■ To-do item
Going through the entries below, copy out each line that contains "kamatnom".

Items from a data source
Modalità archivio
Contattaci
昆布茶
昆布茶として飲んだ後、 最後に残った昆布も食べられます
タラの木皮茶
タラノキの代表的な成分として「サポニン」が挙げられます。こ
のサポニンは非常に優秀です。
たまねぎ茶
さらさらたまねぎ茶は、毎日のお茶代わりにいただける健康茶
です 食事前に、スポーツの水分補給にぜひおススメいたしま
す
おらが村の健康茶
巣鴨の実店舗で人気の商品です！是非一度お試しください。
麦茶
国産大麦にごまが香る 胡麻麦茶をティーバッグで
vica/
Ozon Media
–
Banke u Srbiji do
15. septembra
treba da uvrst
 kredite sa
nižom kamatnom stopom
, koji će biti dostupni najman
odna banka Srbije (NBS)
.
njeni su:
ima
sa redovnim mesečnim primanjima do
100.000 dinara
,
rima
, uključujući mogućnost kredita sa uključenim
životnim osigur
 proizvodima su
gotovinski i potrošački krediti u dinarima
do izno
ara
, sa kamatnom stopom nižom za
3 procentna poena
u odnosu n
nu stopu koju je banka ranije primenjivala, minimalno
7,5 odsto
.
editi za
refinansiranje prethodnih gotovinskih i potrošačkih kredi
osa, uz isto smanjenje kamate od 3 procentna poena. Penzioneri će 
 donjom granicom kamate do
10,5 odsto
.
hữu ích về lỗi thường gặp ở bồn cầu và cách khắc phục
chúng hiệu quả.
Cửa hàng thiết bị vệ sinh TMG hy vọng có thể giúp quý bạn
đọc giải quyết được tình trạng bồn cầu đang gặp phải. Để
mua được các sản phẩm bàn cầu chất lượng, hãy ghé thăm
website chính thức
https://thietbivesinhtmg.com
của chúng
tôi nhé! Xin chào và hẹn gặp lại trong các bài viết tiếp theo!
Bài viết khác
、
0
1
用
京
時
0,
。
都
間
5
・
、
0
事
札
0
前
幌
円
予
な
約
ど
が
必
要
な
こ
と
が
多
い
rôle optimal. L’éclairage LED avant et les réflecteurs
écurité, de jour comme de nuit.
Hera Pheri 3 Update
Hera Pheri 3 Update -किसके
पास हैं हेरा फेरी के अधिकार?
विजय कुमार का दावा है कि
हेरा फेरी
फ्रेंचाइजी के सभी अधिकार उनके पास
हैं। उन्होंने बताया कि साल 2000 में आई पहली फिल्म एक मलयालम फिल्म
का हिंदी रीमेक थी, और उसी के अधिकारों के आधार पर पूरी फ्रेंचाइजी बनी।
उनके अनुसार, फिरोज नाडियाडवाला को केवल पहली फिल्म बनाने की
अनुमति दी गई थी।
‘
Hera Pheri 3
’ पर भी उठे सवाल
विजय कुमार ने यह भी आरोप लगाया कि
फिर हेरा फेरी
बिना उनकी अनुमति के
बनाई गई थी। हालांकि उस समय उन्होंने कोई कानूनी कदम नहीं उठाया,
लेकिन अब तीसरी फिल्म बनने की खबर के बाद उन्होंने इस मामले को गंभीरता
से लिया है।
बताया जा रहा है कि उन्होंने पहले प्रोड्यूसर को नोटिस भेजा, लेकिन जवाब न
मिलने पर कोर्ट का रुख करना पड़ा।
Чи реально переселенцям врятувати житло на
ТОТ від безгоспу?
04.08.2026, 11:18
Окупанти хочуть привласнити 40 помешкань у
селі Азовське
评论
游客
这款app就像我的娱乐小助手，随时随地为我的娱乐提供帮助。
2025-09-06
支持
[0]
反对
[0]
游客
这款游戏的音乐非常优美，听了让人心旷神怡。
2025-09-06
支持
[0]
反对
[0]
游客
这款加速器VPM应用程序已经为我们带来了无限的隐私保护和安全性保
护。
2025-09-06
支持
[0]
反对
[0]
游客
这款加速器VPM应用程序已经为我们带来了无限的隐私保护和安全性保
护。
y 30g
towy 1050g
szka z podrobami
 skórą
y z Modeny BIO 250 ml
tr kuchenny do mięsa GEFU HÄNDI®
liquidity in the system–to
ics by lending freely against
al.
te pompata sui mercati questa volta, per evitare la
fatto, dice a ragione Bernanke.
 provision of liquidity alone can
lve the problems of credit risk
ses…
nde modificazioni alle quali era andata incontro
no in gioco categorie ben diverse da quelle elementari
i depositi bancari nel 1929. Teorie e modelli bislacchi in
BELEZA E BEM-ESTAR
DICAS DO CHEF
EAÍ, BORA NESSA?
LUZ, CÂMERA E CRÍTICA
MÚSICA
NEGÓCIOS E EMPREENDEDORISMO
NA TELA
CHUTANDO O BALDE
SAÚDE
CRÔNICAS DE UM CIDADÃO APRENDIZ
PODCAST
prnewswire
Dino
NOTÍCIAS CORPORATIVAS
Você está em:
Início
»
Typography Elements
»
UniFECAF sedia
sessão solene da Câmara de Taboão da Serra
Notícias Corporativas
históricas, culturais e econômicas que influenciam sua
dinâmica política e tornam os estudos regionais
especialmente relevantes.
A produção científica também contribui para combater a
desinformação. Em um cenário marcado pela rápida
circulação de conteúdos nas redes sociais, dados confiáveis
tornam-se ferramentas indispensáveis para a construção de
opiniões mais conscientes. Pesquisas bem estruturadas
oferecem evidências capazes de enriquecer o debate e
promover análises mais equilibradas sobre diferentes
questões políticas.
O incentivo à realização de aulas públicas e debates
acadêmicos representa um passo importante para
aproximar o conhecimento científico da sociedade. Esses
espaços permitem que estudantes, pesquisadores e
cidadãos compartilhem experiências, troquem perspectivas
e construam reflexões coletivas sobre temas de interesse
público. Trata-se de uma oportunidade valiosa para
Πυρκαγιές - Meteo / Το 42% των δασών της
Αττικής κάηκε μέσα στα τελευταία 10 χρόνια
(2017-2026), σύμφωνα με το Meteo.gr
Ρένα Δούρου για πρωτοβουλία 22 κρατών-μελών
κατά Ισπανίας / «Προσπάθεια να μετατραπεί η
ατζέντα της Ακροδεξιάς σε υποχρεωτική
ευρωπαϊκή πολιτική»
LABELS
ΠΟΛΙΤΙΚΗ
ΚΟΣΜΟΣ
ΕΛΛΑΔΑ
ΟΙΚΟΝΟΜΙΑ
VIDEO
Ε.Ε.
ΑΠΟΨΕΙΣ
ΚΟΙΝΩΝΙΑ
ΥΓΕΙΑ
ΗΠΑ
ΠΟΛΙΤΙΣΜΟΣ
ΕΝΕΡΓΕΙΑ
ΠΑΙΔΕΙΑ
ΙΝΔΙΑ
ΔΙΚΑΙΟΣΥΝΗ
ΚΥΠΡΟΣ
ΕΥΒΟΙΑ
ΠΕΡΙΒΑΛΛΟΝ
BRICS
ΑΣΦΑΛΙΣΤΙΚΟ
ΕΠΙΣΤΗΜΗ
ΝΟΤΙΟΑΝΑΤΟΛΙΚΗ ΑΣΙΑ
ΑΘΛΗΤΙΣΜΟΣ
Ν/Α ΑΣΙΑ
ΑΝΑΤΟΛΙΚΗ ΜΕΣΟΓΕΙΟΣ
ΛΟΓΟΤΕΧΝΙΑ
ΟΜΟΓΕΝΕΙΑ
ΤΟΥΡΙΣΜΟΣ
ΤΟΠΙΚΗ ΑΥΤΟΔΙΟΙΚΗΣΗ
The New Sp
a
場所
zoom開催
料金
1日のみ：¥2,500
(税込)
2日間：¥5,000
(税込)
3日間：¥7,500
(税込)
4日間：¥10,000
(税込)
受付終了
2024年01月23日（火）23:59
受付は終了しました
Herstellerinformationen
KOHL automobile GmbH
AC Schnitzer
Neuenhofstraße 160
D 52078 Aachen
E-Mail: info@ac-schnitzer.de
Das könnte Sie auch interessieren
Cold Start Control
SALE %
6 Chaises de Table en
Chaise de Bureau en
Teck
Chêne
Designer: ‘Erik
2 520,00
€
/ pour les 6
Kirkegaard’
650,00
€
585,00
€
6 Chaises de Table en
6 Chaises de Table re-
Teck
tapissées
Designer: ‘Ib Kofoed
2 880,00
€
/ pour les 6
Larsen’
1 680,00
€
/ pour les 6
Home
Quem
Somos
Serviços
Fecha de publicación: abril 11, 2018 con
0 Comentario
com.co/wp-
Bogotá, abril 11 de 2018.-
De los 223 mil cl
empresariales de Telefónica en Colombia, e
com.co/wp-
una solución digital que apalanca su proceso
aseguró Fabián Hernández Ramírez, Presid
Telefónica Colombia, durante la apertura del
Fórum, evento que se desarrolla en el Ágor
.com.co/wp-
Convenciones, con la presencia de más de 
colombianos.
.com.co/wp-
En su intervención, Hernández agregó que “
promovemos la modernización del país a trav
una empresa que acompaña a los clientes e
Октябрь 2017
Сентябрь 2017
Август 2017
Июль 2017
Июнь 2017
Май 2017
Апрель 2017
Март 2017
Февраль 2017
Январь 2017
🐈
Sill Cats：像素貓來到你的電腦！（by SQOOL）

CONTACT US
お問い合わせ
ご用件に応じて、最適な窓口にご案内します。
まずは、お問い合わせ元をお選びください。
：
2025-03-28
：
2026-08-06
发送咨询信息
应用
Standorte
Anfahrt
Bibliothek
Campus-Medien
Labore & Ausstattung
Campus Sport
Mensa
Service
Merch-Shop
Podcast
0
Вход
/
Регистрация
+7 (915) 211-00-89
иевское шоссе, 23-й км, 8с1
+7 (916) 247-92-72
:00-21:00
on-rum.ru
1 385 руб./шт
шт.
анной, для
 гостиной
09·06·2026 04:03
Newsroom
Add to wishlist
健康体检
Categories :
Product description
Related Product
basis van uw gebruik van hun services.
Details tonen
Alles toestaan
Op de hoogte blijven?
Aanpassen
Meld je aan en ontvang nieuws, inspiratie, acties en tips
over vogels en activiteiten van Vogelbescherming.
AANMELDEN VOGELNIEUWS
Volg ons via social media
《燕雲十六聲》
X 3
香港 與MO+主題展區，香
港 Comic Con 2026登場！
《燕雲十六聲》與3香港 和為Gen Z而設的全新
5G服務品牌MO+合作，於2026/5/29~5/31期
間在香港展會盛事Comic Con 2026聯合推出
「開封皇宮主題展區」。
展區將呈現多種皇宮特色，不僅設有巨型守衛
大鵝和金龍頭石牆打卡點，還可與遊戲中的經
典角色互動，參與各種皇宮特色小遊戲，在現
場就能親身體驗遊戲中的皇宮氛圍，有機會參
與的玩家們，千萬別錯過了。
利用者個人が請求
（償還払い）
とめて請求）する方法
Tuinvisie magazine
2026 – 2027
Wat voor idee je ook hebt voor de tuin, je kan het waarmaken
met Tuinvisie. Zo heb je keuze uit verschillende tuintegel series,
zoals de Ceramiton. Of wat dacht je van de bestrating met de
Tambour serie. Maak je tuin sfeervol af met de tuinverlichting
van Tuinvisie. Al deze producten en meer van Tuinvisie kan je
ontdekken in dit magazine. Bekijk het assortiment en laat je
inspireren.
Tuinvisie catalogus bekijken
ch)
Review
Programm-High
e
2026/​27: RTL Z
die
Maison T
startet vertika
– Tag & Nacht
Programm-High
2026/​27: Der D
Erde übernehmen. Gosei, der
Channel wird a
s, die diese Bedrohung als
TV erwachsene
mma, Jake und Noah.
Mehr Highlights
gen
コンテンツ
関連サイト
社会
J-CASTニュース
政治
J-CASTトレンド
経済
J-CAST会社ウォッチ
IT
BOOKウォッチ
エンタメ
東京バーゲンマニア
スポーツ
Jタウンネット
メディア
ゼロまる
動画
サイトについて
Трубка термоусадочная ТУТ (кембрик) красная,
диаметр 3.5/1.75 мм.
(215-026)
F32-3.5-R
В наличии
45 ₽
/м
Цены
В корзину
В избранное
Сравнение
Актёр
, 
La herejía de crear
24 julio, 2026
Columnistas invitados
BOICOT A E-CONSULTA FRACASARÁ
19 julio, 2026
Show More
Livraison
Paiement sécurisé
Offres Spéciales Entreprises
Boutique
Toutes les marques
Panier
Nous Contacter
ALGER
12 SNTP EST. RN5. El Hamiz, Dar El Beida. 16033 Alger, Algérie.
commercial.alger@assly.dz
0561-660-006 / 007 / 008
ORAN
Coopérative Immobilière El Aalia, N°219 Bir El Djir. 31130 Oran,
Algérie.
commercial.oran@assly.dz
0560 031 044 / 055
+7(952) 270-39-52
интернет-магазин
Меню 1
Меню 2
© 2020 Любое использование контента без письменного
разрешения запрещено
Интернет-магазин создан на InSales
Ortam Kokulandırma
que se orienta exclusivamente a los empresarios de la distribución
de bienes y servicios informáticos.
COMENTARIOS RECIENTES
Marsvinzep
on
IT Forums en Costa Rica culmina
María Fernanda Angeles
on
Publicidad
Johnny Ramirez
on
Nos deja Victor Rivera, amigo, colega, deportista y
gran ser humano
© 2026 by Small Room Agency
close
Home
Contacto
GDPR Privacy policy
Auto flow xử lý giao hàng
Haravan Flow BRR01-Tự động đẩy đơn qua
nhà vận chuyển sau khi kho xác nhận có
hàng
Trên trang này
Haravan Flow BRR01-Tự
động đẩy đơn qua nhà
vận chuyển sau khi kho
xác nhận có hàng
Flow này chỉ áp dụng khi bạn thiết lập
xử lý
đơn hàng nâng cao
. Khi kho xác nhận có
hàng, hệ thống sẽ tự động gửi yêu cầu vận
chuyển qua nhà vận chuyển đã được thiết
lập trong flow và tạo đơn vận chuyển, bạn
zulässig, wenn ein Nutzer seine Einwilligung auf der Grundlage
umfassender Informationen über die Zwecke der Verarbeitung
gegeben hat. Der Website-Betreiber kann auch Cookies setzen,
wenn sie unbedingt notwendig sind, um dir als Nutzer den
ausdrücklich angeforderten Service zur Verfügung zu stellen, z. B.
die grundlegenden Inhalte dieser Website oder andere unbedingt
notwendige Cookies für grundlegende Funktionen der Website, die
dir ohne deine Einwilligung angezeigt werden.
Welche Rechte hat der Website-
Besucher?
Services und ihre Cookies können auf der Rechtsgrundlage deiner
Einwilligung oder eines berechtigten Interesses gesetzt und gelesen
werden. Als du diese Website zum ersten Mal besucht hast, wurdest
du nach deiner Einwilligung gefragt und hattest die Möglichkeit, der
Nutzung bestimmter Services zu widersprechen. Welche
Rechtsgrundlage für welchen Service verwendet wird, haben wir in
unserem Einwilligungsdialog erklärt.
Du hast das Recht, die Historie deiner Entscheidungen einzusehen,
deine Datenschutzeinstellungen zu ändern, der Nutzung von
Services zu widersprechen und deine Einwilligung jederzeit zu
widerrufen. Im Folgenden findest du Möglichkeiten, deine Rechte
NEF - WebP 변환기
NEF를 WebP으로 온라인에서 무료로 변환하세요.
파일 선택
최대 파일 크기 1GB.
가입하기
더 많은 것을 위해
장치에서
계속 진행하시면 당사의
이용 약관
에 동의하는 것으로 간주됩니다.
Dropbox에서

■ Expected output
nižom kamatnom stopom
, sa kamatnom stopom nižom za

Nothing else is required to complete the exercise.